While taking a course on Discrete Time Signals and Systems at college, I completed the following project as a part of the curriculum. In this project an image is taken and a template is cropped out of it. Then correlation is performed using Fourier transform and the locations where the templates match has a higher pixel value. Then we define a threshold which is used to separate these high pixel value locations from the rest of the image and thus we get locations of the template on the image.
This technique of character recognition has some drawbacks though. The most prominent of them being, that the template image must be a near match to the objects in the image. Thus when parsing documents for handwritten text, this technique does not give the required results (I have tried this, and it failed to give a reliable result). The second drawback being that the threshold although can be taken as a value just lower than the maximum pixel value. But this usually has to be set by the programmer as the automated procedure doesn’t always gives the desired result. The problem also multiplies when you move from black and white images to color images.
This project was designed in MATLAB R2011b. I have attached the codes and results of the same at the end of this post.
The Fourier transform can also be used to perform correlation. Following are the steps while matching a template to the image using the above said procedure.
- Read in the sample image.
- Create a template for matching by extracting it from the image. You can also create the template image by using the interactive version of imcrop.

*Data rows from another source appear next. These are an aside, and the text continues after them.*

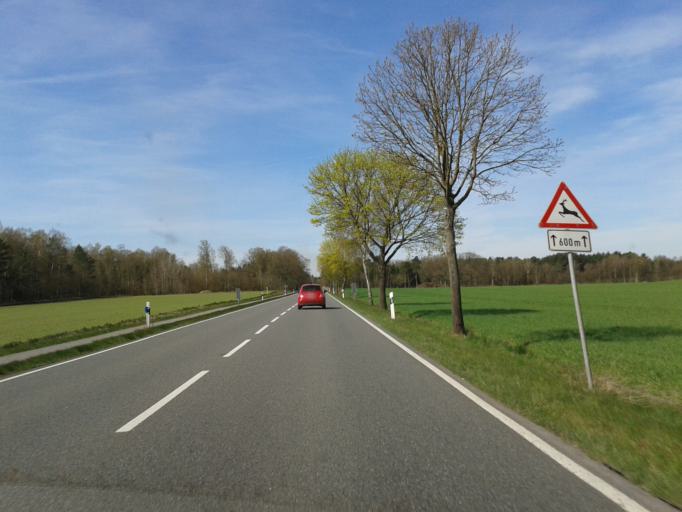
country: DE
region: Lower Saxony
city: Fassberg
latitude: 52.9551
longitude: 10.1425
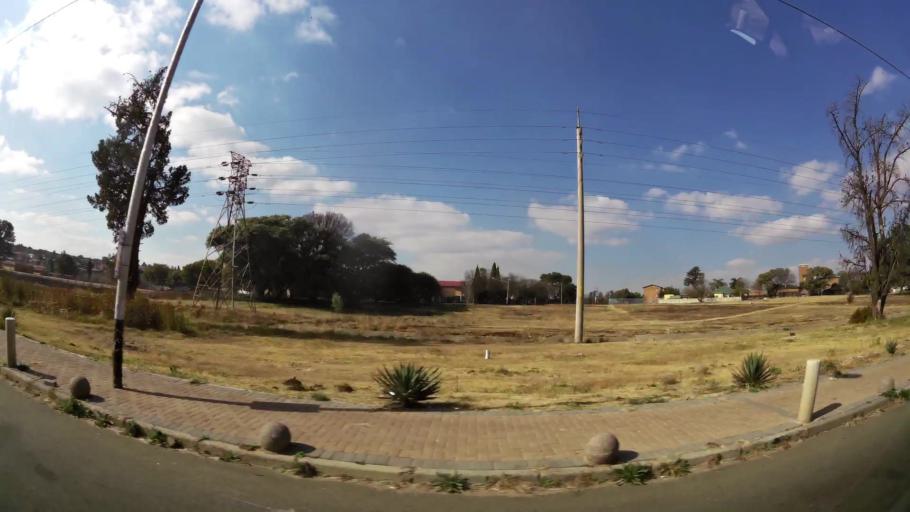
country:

- Compute the correlation of the template image with the original image by rotating the template image by 180oand then using the FFT-based convolution technique. To match the template to the image, use the fft2and ifft2 functions. This technique was described on a forum on MathWorks and greatly helped in understanding the functions.
C = real(ifft2(fft2(bw) .* fft2(rot90(a,2),256,256)));
- To view the locations of the template in the image, find the maximum pixel value and then define a threshold value that is less than this maximum. The locations of these peaks are indicated by the white spots in the thresholded correlation image.